Level 2—Repeatable: International growth is happening fast, but organizations still do not accommodate local markets. Now is the time to craft a multilingual content strategy, staff a dedicated localization team, and implement formal processes.
Level 3—Managed: Things are much smoother, but language teams feel the pressure as more teams reach out to them, and still, no dedicated budget exists for language services. Now is the time to think big and tie globalization strategy to the larger corporate goals. There is a need to break out of the silo of being a “special” service.
Level 4—Optimized: By now, there is a Center of Excellence in place, but the localization team must move toward a more important role in their organization: a catalyst for change. Team members need to push for positioning themselves as the go-to experts for international business.

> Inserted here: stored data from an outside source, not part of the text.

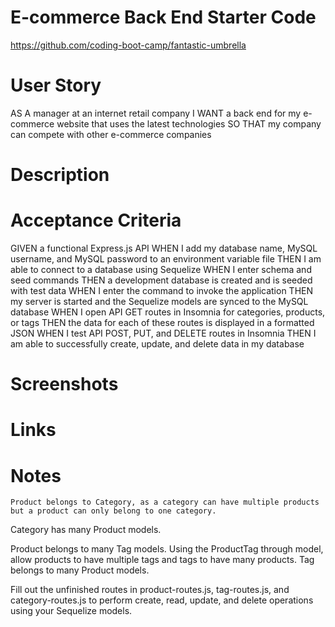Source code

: # E-commerce Back End Starter Code
https://github.com/coding-boot-camp/fantastic-umbrella

# User Story
AS A manager at an internet retail company
I WANT a back end for my e-commerce website that uses the latest technologies
SO THAT my company can compete with other e-commerce companies

# Description

# Acceptance Criteria
GIVEN a functional Express.js API
WHEN I add my database name, MySQL username, and MySQL password to an environment variable file
THEN I am able to connect to a database using Sequelize
WHEN I enter schema and seed commands
THEN a development database is created and is seeded with test data
WHEN I enter the command to invoke the application
THEN my server is started and the Sequelize models are synced to the MySQL database
WHEN I open API GET routes in Insomnia for categories, products, or tags
THEN the data for each of these routes is displayed in a formatted JSON
WHEN I test API POST, PUT, and DELETE routes in Insomnia
THEN I am able to successfully create, update, and delete data in my database

# Screenshots

# Links

# Notes



    Product belongs to Category, as a category can have multiple products but a product can only belong to one category.
Category has many Product models.

Product belongs to many Tag models. Using the ProductTag through model, allow products to have multiple tags and tags to have many products.
Tag belongs to many Product models.

Fill out the unfinished routes in product-routes.js, tag-routes.js, and category-routes.js to perform create, read, update, and delete operations using your Sequelize models.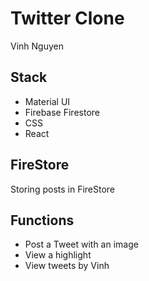 # Twitter Clone

Vinh Nguyen

## Stack

* Material UI
* Firebase Firestore
* CSS
* React

## FireStore

Storing posts in FireStore

## Functions

* Post a Tweet with an image
* View a highlight
* View tweets by Vinh
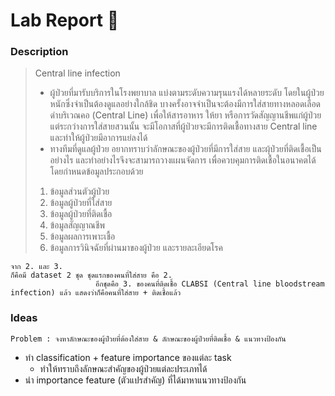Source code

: # Lab Report :dna:
### Description
> Central line infection
> + ผู้ป่วยที่มารับบริการในโรงพยาบาล แบ่งตามระดับความรุนแรงได้หลายระดับ โดยในผู้ป่วยหนักซึ่งจำเป็นต้องดูแลอย่างใกล้ชิด บางครั้งอาจจำเป็นจะต้องมีการใส่สายทางหลอดเลือดดำบริเวณคอ (Central Line) เพื่อให้สารอาหาร ให้ยา หรือการวัดสัญญานชีพแก่ผู้ป่วย แต่ระกว่างการใส่สายสวนนั้น จะมีโอกาสที่ผู้ป่วยจะมีการติดเชื้อทางสาย Central line และทำให้ผู้ป่วยมีอาการแย่ลงได้
> + ทางทีมที่ดูแลผู้ป่วย อยากทราบว่าลักษณะของผู้ป่วยที่มีการใส่สาย และผุ้ป่วยที่ติดเชื้อเป็นอย่างไร และทำอย่างไรจึงจะสามารถวางแผนจัดการ เพื่อควบคุมการติดเชื้อในอนาคตได้ โดยกำหนดข้อมูลประกอบด้วย
> 1. ข้อมูลส่วนตัวผู้ป่วย
> 2. ข้อมูลผู้ป่วยที่ใส่สาย
> 3. ข้อมูลผู้ป่วยที่ติดเชื้อ
> 4. ข้อมูลสัญญาณชีพ
> 5. ข้อมูลผลการเพาะเชื้อ
> 6. ข้อมูลการวินิจฉัยที่ผ่านมาของผู้ป่วย และรายละเอียดโรค
 
    จาก 2. และ 3. 
    ก็คือมี dataset 2 ชุด ชุดแรกของคนที่ใส่สาย คือ 2.
                       อีกชุดคือ 3. ของคนที่ติดเชื้อ CLABSI (Central line bloodstream infection) แล้ว แสดงว่าก็คือคนที่ใส่สาย + ติดเชื้อแล้ว
### Ideas 
`Problem : จงหาลักษณะของผู้ป่วยที่ต้องใส่สาย & ลักษณะของผู้ป่วยที่ติดเชื้อ & แนวทางป้องกัน`
+ ทำ classification + feature importance ของแต่ละ task
    + ทำให้ทราบถึงลักษณะสำคัญของผู้ป่วยแต่ละประเภทได้
+ นำ importance feature (ตัวแปรสำคัญ) ที่ได้มาหาแนวทางป้องกัน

Level 5—Transparent: Localization items are on everyone’s checklist, irrespective of which department they are working in. Organizations stay on top of the latest language technology developments as demand increases to implement them internally.
Something the authors of the report caution against between Levels 3 and 4 is the localization maturity shuffle. This happens when the localization team has mastered daily operations and is ready to take on a larger role, but executives underestimate what their services can achieve. So there is conflict at the time of moving from the operational mode to the strategic.
Watch out for the localization maturity shuffle. Source: Common Sense Advisory
More than anything else, the LMM inspires companies to continuously improve the way they do global business because it’s the only way to prepare for future challenges. As Ray concludes in her blog post, “Today, your team must improve at handling mobility, augmented and virtual reality, speech, and IoT (Internet of Things). Tomorrow, other disruptions will appear, so stay alert while dealing with today’s challenges.”